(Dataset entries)
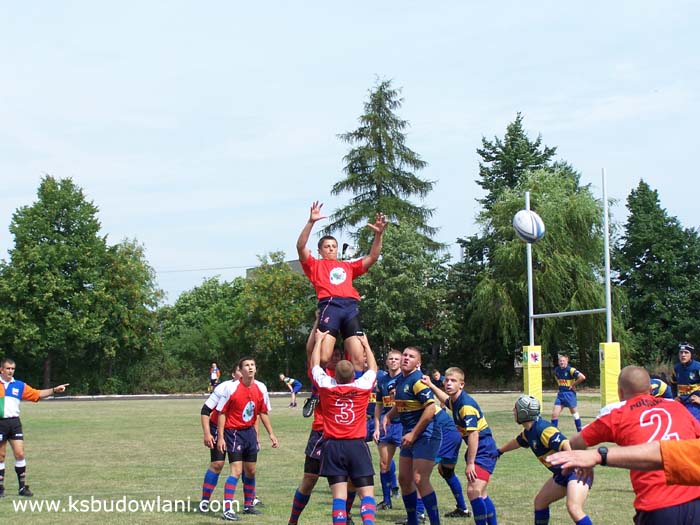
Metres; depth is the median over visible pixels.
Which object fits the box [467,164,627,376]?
willow tree
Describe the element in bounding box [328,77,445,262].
conifer tree
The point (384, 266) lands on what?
tree
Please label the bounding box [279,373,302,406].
person
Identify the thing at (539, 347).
pad
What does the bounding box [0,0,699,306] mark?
sky
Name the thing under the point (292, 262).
building
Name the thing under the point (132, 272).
tree
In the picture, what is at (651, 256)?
tree
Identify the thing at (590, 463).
person
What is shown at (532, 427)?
man
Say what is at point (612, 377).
pad
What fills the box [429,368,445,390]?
person
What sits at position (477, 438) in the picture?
man
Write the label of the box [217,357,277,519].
man
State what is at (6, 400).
man
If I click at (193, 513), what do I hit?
grass field
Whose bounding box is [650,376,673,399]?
person
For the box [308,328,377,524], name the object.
man
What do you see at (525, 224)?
ball
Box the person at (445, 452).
[433,405,469,516]
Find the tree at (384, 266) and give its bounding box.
[353,223,458,362]
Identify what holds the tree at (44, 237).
on the ground
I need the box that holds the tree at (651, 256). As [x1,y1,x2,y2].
[613,179,699,365]
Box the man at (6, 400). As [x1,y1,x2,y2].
[0,357,68,496]
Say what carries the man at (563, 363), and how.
on the grass field
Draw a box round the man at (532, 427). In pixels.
[499,397,594,524]
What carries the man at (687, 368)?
on the ground
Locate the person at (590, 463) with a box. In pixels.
[549,436,699,491]
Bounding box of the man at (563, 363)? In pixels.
[551,352,585,433]
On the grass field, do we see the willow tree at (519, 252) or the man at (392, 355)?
the man at (392, 355)
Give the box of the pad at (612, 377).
[599,342,620,405]
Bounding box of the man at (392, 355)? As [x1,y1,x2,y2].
[372,347,403,509]
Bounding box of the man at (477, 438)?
[428,364,498,522]
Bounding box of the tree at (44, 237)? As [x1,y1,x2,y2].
[0,175,143,392]
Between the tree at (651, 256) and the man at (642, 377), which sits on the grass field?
the man at (642, 377)
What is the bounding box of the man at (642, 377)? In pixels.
[560,364,699,524]
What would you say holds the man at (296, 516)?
on the grass field
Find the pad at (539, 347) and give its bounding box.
[522,343,542,406]
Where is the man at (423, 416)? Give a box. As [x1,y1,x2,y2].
[385,345,441,524]
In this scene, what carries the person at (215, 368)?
on the grass field
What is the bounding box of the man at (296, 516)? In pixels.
[287,336,344,524]
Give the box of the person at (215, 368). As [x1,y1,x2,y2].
[209,362,219,391]
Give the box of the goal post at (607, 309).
[522,163,617,415]
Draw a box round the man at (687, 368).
[671,343,699,422]
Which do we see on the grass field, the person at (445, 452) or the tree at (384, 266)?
the person at (445, 452)
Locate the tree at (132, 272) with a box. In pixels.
[97,235,162,388]
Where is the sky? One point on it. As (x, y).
(499, 118)
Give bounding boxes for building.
[247,258,304,278]
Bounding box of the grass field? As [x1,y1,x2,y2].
[0,388,664,524]
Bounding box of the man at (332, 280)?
[297,202,384,416]
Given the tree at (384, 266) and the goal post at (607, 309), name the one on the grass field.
the goal post at (607, 309)
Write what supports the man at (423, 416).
on the grass field
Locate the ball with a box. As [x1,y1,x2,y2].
[513,209,544,242]
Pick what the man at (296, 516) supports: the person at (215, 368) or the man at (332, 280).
the man at (332, 280)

Exercise requirements: Output every line of the records above unchanged, and keep the pictures out.

Final answer:
Metres; depth is the median over visible pixels.
Which object fits the box [467,164,627,376]?
willow tree
Describe the element in bounding box [328,77,445,262].
conifer tree
The point (384, 266) lands on what?
tree
Please label the bounding box [279,373,302,406].
person
Identify the thing at (539, 347).
pad
What does the bounding box [0,0,699,306] mark?
sky
Name the thing under the point (292, 262).
building
Name the thing under the point (132, 272).
tree
In the picture, what is at (651, 256)?
tree
Identify the thing at (590, 463).
person
What is shown at (532, 427)?
man
Say what is at point (612, 377).
pad
What fills the box [429,368,445,390]?
person
What sits at position (477, 438) in the picture?
man
Write the label of the box [217,357,277,519].
man
State what is at (6, 400).
man
If I click at (193, 513), what do I hit?
grass field
Whose bounding box is [650,376,673,399]?
person
For the box [308,328,377,524], name the object.
man
What do you see at (525, 224)?
ball
Box the person at (445, 452).
[433,405,469,516]
Find the tree at (384, 266) and give its bounding box.
[353,223,458,362]
Identify what holds the tree at (44, 237).
on the ground
I need the box that holds the tree at (651, 256). As [x1,y1,x2,y2].
[613,179,699,365]
Box the man at (6, 400). As [x1,y1,x2,y2].
[0,357,68,496]
Say what carries the man at (563, 363), and how.
on the grass field
Draw a box round the man at (532, 427). In pixels.
[499,397,594,524]
What carries the man at (687, 368)?
on the ground
Locate the person at (590, 463) with a box. In pixels.
[549,436,699,491]
Bounding box of the man at (563, 363)? In pixels.
[551,352,585,433]
On the grass field, do we see the willow tree at (519, 252) or the man at (392, 355)?
the man at (392, 355)
Give the box of the pad at (612, 377).
[599,342,620,405]
Bounding box of the man at (392, 355)? As [x1,y1,x2,y2].
[372,347,403,509]
Bounding box of the man at (477, 438)?
[428,364,498,522]
Bounding box of the tree at (44, 237)? As [x1,y1,x2,y2].
[0,175,143,392]
Between the tree at (651, 256) and the man at (642, 377), which sits on the grass field?
the man at (642, 377)
What is the bounding box of the man at (642, 377)? In pixels.
[560,364,699,524]
What would you say holds the man at (296, 516)?
on the grass field
Find the pad at (539, 347) and give its bounding box.
[522,343,542,406]
Where is the man at (423, 416)? Give a box. As [x1,y1,x2,y2].
[385,345,441,524]
In this scene, what carries the person at (215, 368)?
on the grass field
What is the bounding box of the man at (296, 516)? In pixels.
[287,336,344,524]
Give the box of the person at (215, 368). As [x1,y1,x2,y2].
[209,362,219,391]
Give the box of the goal post at (607, 309).
[522,163,617,415]
Draw a box round the man at (687, 368).
[671,343,699,422]
Which do we see on the grass field, the person at (445, 452) or the tree at (384, 266)?
the person at (445, 452)
Locate the tree at (132, 272) with a box. In pixels.
[97,235,162,388]
Where is the sky? One point on it. As (x, y).
(499, 118)
Give bounding boxes for building.
[247,258,304,278]
Bounding box of the grass field? As [x1,y1,x2,y2].
[0,388,664,524]
Bounding box of the man at (332, 280)?
[297,202,384,416]
Given the tree at (384, 266) and the goal post at (607, 309), name the one on the grass field.
the goal post at (607, 309)
Write what supports the man at (423, 416).
on the grass field
Locate the ball with a box. As [x1,y1,x2,y2].
[513,209,544,242]
Pick what the man at (296, 516) supports: the person at (215, 368) or the man at (332, 280).
the man at (332, 280)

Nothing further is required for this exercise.